Most movies are only 25is gb not that bad
Still a lot, Especially if you want to take your movie with you (phone, tablet, laptop).
As I mentioned, I haven’t noticed any loss in video quality yet, so I opt for encoding and more movies per TB.
1080p or 4k 4:4:4 lossless is 120 mbit/sec, (or 480 on 4k) so i guarantee a lossless encode isn’t gonna be 3gb for even short feature length
you’re right that you can get the size down without loss of quality though
I buy blurays and dvds and I am just waiting for money to build a nas to dump them all to
Since our family has hundreds of physical copies of movies that we’ve collected over time, yes. I only buy movies that I either adore or consider to be classics.
hes just watching them fam not fine tooth comb every frame zooming in at 800%
so if we have like 95% of the quality or something can be 3gb and look better than any legal source online prolly
although he can always pop the disc back in if he wants it ‘perfect’ later
I don’t understand the point of buying a blu-ray and then compressing it.
Save some money and buy the DVD instead.
Pretty much all video is 4:2:0 anyway so there really is no lossless compression for consumer video. 3gb is a little small, I guess you’d be compressing the audio too given that a lossless audio track is around 2gb. But if it looks good to you then that’s all that matters. I guess how much video quality matters depends a lot on the (relative) size of the screen you want to view it on.

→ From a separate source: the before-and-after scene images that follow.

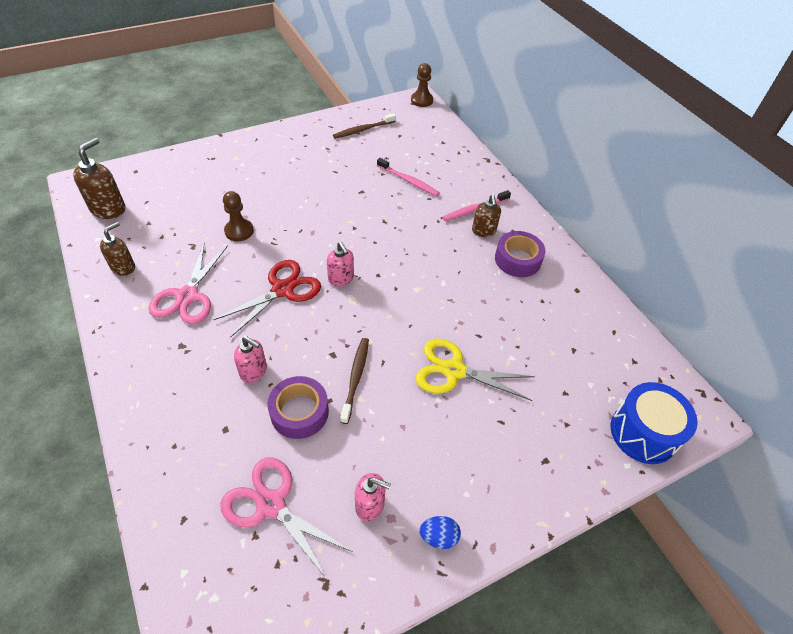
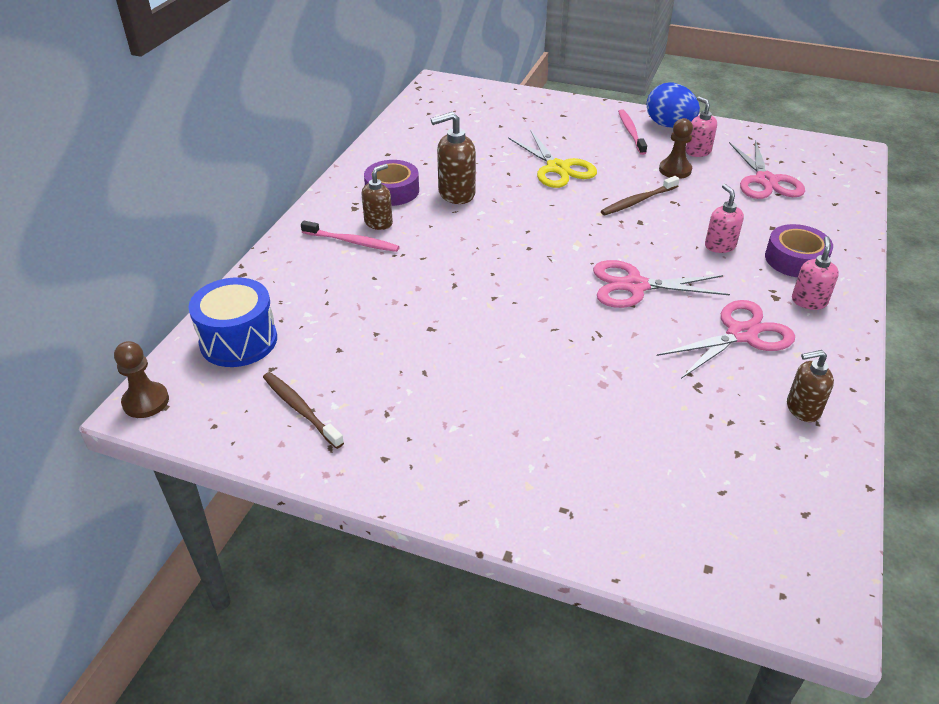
camera: 130 degrees left, 10 degrees down
(108, 209) = (788, 515): brown soap dispenser -> brown soap dispenser (456, 194)
(239, 231) = (626, 369): brown pawn -> brown pawn (675, 170)
(282, 290) = (635, 286): red scissors -> pink scissors
(299, 412) = (703, 207): purple tape -> purple tape (795, 259)
(341, 278) = (567, 263): pink soap dispenser -> pink soap dispenser (809, 301)
(363, 130) = (300, 409): brown toothbrush -> brown toothbrush turned 150 degrees counterclockwise
(409, 181) = (363, 306): pink toothbrush -> pink toothbrush (631, 132)
(438, 537) = (669, 125): blue egg -> blue egg, size x1.90
(643, 433) = (486, 95): blue drum -> blue drum (238, 341)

As long as you’re not getting artefacts high compression can look surprisingly good. I’ve seen 4k hdr rips with atmos that are only 10gb and they look fine so 3gb for a bluray rip could look fine too.
even if you hedge expectations from lossless to proxy you’re still looking at around 36Mb/s for 4:2:0
that’s around 20 gigs for a feature length film, you can maybe cheat that down to 13-15gb with HEVC but past that it’s not in the range of source quality any more.
All the new weird fake hdr mastering stuff also complicates things somewhat, but that’s another discussion.
that’s not to say a rip smaller than that can’t look ‘fine’ though. there’s definitely inflection points.
Yeah, I just mean it’s surprising how much you can compress stuff before it starts to look really bad.
people get hung up on artefacts more than they do color quality in my experience, which isn’t my personal case. I’d take an SD rip of x files from the master before a streaming quality 720/1080i rip from the digital release any day (to cite a real world example)
and custom screen referenced HDR is nonsense.
I used to, but then again online resources is available so I don’t invest on DVD copies anymore.
There are some garbage quality digital streams of older (90s) TV. I was watching a stream of 3rd rock from the sun and they did the worst deinterlacing job and hard coded it.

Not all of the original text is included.